# [EXCERPT TO READ]
The natural history of acute pulmonary embolism (PE) under treatment is about a gradual resolution of the thrombi, and uncommonly, the development of chronic thromboembolic pulmonary hypertension (CTEPH). We hypothesized that ventilatory efficiency parameters during cardiopulmonary exercise testing (CPET) may be able to monitor the process and predict CTEPH.

Methods

15 patients rehabilitated from acute PE (total resolution of thrombi), 44 patients with chronic PE (with residual thrombi), 66 patients with CTEPH, and 36 sedentary healthy controls performed incremental CPET.

# [RECORDS]

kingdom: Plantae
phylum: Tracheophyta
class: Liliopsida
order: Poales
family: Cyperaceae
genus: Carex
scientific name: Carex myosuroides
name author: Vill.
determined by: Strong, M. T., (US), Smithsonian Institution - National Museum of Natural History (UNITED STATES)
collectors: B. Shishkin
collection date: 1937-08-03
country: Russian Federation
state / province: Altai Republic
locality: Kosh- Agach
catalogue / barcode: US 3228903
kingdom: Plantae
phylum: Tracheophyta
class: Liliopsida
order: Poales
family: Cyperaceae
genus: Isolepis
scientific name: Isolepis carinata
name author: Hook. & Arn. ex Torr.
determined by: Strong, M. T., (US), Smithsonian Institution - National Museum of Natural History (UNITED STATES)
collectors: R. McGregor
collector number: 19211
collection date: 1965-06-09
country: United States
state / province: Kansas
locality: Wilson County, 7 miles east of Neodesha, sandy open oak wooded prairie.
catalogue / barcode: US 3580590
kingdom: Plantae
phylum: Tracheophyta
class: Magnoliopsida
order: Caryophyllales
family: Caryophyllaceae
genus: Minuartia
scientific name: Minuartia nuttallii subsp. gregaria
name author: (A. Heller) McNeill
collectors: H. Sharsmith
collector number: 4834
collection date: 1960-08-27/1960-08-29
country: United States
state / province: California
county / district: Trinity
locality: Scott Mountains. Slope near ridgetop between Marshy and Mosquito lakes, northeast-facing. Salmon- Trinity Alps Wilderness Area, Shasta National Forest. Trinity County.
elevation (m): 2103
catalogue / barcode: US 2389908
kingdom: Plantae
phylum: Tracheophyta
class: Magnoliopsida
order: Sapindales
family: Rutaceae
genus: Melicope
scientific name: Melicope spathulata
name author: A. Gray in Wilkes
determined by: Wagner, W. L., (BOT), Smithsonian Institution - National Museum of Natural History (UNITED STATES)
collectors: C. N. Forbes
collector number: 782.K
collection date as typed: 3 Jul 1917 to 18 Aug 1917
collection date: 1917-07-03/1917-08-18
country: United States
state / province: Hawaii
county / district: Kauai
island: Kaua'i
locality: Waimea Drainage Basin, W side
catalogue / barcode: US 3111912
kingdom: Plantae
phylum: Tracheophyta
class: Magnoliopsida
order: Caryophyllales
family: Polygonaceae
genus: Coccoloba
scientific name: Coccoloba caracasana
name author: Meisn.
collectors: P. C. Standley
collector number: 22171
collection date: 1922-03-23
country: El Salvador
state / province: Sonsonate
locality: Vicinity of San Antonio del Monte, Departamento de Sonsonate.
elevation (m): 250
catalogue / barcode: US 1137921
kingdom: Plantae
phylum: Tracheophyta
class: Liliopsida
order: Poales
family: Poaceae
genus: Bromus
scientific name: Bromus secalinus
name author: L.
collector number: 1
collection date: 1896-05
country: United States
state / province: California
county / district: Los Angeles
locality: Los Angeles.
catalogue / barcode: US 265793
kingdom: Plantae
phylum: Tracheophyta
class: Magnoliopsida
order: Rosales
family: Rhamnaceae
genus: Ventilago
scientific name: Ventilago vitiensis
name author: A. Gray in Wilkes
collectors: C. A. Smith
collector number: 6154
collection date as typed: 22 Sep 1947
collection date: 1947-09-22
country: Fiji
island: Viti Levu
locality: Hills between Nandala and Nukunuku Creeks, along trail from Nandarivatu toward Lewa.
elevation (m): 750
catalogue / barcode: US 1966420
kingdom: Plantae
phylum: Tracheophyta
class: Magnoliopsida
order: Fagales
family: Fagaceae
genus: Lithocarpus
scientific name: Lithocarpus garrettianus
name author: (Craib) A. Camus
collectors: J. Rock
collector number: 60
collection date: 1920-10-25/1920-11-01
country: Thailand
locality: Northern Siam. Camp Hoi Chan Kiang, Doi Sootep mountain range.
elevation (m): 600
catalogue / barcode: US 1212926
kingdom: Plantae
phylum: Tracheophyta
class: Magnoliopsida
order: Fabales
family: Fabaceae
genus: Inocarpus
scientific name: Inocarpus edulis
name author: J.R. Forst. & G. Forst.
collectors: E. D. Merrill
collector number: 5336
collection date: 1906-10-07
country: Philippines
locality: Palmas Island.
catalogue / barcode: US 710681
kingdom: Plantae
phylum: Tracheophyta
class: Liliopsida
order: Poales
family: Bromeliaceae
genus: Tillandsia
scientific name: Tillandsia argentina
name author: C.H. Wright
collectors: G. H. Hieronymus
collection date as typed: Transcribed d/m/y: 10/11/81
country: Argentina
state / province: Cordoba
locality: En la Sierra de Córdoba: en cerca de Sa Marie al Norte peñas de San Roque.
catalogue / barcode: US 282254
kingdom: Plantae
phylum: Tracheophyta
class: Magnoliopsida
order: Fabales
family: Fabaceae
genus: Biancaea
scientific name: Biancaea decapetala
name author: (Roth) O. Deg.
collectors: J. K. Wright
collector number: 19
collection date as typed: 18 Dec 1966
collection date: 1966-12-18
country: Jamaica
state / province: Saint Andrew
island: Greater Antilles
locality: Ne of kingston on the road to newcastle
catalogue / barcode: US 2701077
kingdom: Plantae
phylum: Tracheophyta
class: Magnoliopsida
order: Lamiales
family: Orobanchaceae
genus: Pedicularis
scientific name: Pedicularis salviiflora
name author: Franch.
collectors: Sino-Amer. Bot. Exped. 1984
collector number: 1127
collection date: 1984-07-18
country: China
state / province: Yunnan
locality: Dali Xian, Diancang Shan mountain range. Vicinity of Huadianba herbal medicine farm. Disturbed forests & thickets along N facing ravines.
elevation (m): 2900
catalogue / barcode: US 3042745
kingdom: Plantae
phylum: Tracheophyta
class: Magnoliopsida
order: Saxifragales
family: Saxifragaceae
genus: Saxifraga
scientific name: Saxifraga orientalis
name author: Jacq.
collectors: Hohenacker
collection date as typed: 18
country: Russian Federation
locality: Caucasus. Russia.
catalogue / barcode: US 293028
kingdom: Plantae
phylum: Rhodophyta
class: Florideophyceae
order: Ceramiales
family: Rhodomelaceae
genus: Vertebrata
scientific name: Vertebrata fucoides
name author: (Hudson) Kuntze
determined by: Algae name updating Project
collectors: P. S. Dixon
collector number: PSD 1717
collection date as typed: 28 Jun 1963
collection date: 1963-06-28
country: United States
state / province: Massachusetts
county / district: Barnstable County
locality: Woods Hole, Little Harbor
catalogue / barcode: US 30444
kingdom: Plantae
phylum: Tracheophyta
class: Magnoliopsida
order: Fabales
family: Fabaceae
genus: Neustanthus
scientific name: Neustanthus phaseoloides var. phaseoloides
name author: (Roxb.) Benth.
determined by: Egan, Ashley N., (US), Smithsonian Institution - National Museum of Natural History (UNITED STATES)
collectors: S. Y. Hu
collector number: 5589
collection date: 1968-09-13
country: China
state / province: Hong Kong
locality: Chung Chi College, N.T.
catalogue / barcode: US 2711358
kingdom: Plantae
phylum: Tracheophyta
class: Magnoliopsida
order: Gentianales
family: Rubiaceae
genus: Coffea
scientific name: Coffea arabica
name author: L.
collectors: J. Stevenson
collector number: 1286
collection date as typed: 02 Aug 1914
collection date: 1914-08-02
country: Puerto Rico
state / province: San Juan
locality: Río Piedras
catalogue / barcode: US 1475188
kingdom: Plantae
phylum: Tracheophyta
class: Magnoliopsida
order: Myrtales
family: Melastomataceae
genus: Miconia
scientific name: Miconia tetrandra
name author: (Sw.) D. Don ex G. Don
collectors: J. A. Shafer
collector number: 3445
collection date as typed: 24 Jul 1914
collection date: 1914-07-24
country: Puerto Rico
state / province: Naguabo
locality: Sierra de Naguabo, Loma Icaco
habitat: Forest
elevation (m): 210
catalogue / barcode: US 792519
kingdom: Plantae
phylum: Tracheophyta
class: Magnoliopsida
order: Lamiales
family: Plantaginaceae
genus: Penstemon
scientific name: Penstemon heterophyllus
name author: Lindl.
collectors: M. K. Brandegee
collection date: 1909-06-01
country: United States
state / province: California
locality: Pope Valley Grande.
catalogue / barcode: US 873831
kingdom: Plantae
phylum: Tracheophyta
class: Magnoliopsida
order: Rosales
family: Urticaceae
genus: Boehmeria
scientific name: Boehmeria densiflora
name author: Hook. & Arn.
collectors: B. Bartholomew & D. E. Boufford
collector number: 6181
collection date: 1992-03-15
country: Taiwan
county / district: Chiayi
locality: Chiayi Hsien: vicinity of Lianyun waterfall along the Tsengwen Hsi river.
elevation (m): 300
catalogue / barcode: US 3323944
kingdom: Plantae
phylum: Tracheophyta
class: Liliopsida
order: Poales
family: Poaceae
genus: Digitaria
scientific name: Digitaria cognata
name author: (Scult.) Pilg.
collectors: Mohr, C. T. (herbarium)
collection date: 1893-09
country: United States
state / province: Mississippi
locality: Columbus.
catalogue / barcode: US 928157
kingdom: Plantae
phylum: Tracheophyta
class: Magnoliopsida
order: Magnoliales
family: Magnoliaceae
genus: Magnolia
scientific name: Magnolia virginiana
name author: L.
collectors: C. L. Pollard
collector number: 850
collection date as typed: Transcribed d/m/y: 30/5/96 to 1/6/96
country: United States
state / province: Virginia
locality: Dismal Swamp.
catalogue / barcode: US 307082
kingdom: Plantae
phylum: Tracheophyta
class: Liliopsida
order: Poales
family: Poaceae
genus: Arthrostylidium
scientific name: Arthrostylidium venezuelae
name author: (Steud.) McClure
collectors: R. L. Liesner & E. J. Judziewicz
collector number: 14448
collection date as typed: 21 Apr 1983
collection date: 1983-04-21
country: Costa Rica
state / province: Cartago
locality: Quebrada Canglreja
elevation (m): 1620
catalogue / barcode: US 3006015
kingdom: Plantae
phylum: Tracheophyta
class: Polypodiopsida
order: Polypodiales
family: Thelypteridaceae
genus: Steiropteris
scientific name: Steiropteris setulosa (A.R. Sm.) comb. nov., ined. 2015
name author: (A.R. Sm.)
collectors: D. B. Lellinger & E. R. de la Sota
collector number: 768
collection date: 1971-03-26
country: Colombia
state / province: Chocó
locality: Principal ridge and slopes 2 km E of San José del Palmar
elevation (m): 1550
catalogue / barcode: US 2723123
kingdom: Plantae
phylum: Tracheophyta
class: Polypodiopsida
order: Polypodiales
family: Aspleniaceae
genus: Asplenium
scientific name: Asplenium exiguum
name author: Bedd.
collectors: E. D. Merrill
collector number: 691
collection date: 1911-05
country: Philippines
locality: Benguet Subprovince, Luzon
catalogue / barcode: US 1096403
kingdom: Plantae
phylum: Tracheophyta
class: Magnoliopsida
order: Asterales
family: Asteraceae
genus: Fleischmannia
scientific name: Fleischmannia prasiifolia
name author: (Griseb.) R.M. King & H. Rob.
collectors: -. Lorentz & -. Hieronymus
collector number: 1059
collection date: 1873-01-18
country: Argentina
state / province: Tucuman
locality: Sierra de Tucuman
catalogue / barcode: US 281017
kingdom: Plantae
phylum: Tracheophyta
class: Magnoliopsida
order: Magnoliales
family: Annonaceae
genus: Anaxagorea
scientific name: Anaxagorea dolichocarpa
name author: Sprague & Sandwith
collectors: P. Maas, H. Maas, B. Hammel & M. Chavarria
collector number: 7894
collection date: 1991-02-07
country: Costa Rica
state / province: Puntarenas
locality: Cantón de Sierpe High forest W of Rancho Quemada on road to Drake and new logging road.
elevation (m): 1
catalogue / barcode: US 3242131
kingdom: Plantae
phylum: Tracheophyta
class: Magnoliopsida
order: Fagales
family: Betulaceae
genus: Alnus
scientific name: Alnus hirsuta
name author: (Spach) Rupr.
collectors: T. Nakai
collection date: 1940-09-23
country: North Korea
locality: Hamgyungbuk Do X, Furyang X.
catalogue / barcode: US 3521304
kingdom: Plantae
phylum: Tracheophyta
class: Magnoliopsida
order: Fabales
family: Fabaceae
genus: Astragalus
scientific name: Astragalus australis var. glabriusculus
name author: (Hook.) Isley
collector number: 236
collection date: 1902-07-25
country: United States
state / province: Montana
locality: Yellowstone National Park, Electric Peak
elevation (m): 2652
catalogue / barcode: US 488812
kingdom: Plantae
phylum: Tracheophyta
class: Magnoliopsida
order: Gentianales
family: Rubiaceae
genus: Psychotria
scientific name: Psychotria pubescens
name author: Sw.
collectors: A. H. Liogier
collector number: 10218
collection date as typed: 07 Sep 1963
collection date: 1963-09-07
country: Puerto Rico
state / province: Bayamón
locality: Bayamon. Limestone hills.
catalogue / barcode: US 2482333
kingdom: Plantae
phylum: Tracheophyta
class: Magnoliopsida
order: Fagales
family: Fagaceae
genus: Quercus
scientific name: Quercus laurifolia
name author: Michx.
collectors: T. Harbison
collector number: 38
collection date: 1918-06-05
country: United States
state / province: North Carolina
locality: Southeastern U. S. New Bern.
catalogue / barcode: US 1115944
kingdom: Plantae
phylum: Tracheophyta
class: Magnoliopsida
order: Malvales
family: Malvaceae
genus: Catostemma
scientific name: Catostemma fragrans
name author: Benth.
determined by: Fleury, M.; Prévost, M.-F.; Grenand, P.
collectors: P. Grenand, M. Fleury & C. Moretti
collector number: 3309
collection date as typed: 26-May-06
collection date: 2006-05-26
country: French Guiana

# [ABOUT THIS TASK]
Answer from the pulmonary embolism text:
(a) What uncommon outcome of treated acute pulmonary embolism does it name?
(b) How many patients with CTEPH performed incremental CPET?
(c) What was the state of the thrombi in the 15 patients rehabilitated from acute PE?
Rely only on the pulmonary embolism text, not on the listing.

# [ANSWER TO THIS TASK]
(a) Chronic thromboembolic pulmonary hypertension (CTEPH)
(b) 66
(c) Total resolution of thrombi